## [Supplied material]

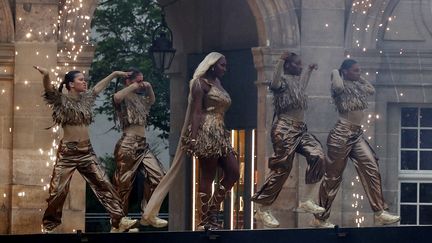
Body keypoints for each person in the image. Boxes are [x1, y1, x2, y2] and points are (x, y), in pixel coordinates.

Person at [141, 52, 239, 230]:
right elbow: (196, 112)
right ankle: (205, 220)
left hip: (221, 132)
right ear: (212, 65)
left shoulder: (218, 83)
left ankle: (211, 211)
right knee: (208, 176)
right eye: (223, 65)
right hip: (206, 132)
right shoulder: (200, 84)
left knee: (233, 172)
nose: (225, 68)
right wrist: (193, 137)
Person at [34, 66, 137, 233]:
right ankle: (49, 226)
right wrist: (46, 75)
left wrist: (114, 74)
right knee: (57, 191)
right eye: (81, 79)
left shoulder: (86, 99)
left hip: (86, 151)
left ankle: (119, 220)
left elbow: (98, 88)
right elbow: (48, 89)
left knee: (104, 183)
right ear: (71, 84)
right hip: (68, 152)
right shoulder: (60, 100)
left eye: (84, 79)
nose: (84, 82)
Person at [312, 59, 400, 227]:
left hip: (357, 134)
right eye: (355, 71)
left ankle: (380, 211)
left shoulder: (358, 87)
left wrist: (359, 77)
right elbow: (337, 87)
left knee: (372, 167)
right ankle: (320, 218)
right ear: (345, 71)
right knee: (332, 177)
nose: (359, 74)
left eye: (360, 70)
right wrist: (335, 71)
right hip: (341, 134)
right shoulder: (339, 86)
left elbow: (371, 90)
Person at [251, 52, 326, 228]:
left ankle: (307, 200)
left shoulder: (296, 84)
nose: (300, 66)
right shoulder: (281, 82)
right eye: (298, 64)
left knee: (318, 156)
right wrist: (280, 61)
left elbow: (302, 86)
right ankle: (262, 208)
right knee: (282, 169)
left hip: (300, 129)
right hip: (284, 129)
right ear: (289, 65)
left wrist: (308, 70)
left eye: (301, 64)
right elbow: (275, 81)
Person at [112, 68, 167, 228]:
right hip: (128, 143)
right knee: (123, 183)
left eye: (142, 81)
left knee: (159, 176)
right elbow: (117, 97)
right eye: (138, 81)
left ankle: (149, 213)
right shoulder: (123, 95)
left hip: (143, 144)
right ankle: (118, 221)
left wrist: (148, 87)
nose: (141, 85)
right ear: (128, 82)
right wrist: (133, 86)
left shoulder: (140, 98)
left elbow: (152, 101)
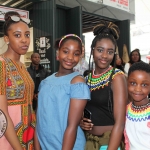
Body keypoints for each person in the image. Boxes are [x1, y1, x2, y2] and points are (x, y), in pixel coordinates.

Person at [34, 34, 90, 150]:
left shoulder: (77, 82)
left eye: (76, 54)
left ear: (80, 57)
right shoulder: (45, 82)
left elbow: (72, 126)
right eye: (66, 51)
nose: (70, 57)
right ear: (58, 53)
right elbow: (39, 121)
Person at [80, 21, 128, 150]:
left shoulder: (117, 77)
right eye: (100, 50)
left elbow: (120, 122)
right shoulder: (86, 78)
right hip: (88, 140)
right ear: (92, 50)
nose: (105, 56)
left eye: (110, 52)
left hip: (109, 142)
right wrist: (81, 121)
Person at [0, 11, 35, 150]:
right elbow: (1, 113)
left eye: (27, 35)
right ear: (6, 39)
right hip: (8, 139)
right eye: (17, 35)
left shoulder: (22, 65)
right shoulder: (1, 64)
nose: (24, 40)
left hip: (27, 136)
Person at [124, 61, 150, 150]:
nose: (138, 89)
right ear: (127, 82)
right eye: (133, 83)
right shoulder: (127, 110)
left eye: (144, 85)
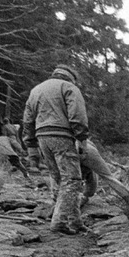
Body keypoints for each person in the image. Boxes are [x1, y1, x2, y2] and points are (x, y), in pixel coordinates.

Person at [22, 63, 91, 234]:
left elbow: (27, 120)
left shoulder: (36, 90)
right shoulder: (69, 87)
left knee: (59, 178)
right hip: (61, 135)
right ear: (71, 77)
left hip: (42, 137)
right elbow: (77, 115)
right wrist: (82, 138)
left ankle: (75, 221)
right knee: (73, 180)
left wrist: (31, 145)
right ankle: (58, 222)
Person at [78, 138, 129, 210]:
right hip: (86, 148)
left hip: (72, 151)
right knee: (107, 177)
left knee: (70, 182)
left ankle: (75, 204)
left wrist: (87, 195)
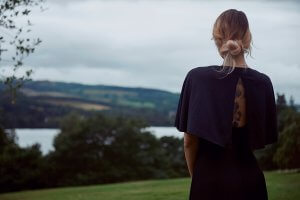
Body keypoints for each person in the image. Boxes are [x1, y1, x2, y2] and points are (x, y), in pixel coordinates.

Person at [174, 9, 278, 200]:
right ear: (248, 39)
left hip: (208, 179)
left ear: (216, 38)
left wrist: (197, 178)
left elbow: (189, 142)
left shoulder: (197, 78)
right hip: (250, 179)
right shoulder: (264, 82)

## [What is required]
What are the lines in the records above, word for word, from the one containing "right eye: (133, 83)" through the one containing "right hip: (61, 135)", both ends included and pictures left out?

## [Answer section]
right eye: (133, 83)
right shoulder: (127, 110)
left eye: (144, 85)
Body keypoints for each person in the image. Boxes are [x1, y1, x2, y2] and points are (x, y), in pixel coordinates.

Person at [22, 63, 91, 234]:
left elbow: (27, 120)
left shoulder: (36, 90)
right shoulder: (69, 87)
left knee: (59, 178)
right hip: (61, 135)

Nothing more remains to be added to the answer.